Walter Alejandro Iglesias <wai@roquesor.com>
Very annoying practices you shold avoid with
electronic mail
- Using formatted text (eg HTML.) Or the
irritating flowed format to allow plain text automatically
adjust to the window size, imitating HTML
behaviour. Using plain text is the only way to know
that the message will reach the other end with the format you (i.e.,
the author) chose, it's not up to the programer of the
application to make this decision. Another important reason
is these formats break quoted text. And I could mention a
hundred more.
- Doing top-posting, specially with email clients not able
to quote, letting original messages accumulate at the bottom as garbage
on each response.
- Adding noisy legal footnotes, which obviously won't
protect your message either practically or legally, and contrary to
what some believe, companies aren't required to include them.
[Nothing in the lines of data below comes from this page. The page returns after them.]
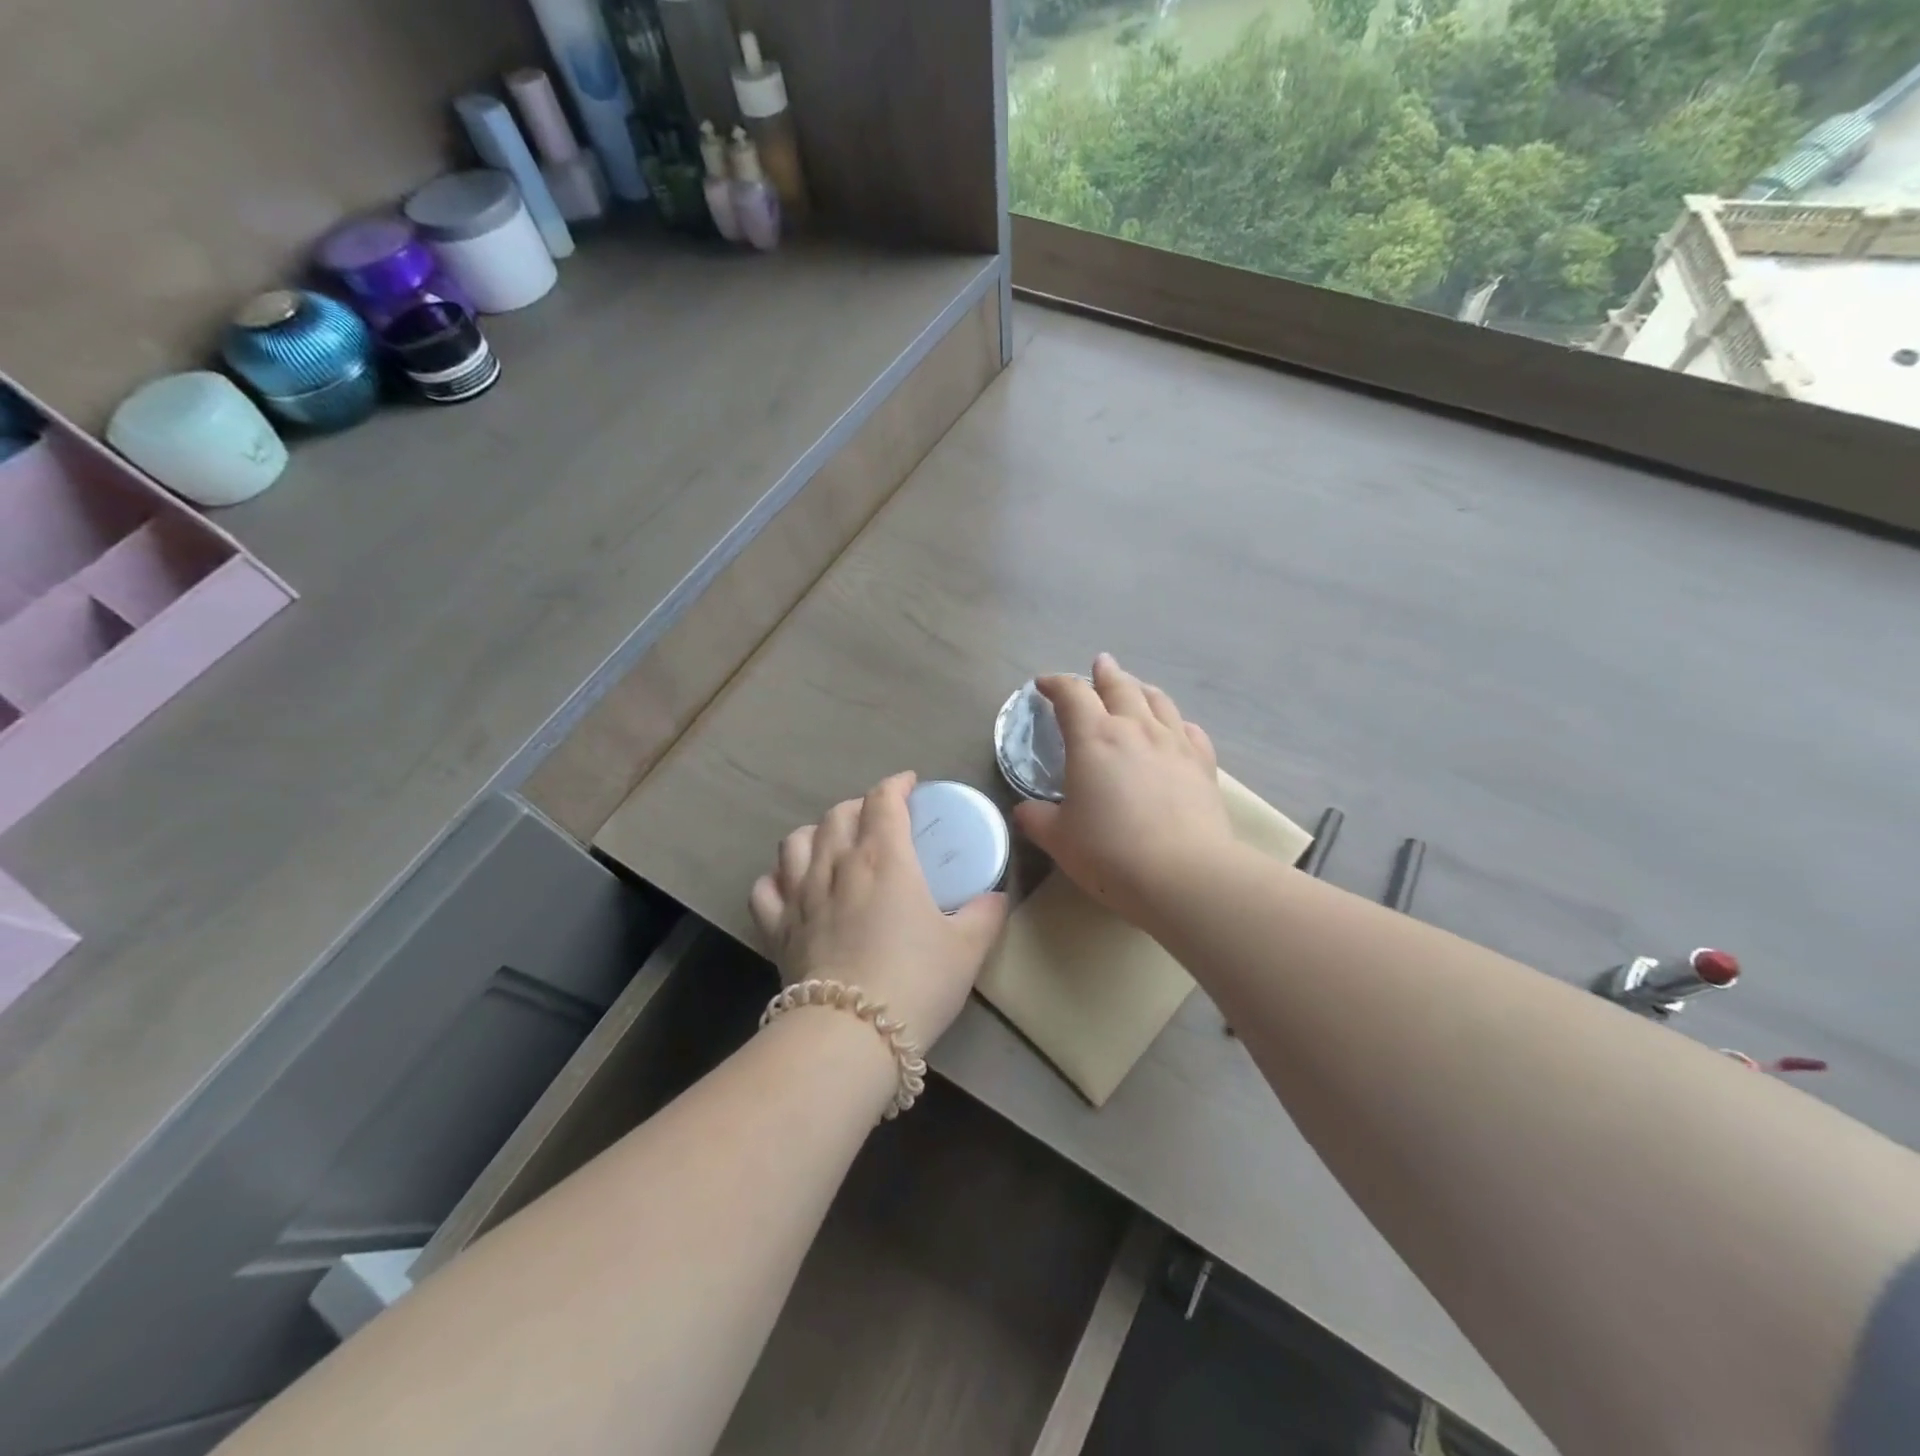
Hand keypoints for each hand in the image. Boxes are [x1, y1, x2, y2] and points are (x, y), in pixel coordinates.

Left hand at [749, 771, 1007, 1049]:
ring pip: (796, 841)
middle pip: (839, 814)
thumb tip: (995, 897)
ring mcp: (800, 895)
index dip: (897, 785)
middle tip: (879, 820)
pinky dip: (777, 879)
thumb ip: (985, 914)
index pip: (884, 800)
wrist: (851, 1034)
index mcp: (884, 858)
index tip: (909, 785)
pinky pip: (765, 888)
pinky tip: (791, 887)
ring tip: (832, 845)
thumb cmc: (916, 982)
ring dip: (816, 833)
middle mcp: (837, 864)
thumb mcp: (967, 948)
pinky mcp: (777, 928)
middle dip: (860, 806)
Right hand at [1013, 654, 1234, 921]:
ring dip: (1142, 689)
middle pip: (1120, 686)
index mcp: (1094, 738)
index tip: (1044, 684)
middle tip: (1099, 665)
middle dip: (1104, 674)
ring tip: (1135, 688)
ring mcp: (1174, 743)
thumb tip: (1025, 811)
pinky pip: (1189, 730)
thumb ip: (1037, 819)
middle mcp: (1135, 729)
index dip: (1056, 684)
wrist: (1184, 874)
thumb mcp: (1059, 839)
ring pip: (1158, 701)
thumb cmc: (1110, 853)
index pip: (1071, 694)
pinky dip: (1176, 722)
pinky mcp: (1203, 765)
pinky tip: (1176, 729)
- Relying on email as a tool to send files (instead of a
server,) abusing of attachments.
- Not reading before answering, forcing the other to
explain the same idea again and again through a twelve messages thread
when the first was enough. Or using software purposely
designed to obstruct or even break the dialog as the one pointed in the
following item.
- Using annoying ticket systems, as large companies use
today as part of their bureaucracy to discourage their clients from
asking questions or support.
- Forcing the user to suffer web forms to send messages, as
those for contact in web sites o those used by the mentioned ticket
systems. All fake privacy measures.
- Using web mail interfaces (gmail, hotmail,) limited by
design.
- Write and answer email messages from a
smartphone. As happens with any “Swiss army knife” it has
sense only under those special circumstances in which you don't have
access to a real tool. (And NO, chat tools like the
currently famous and widely used are not a replacement for email.)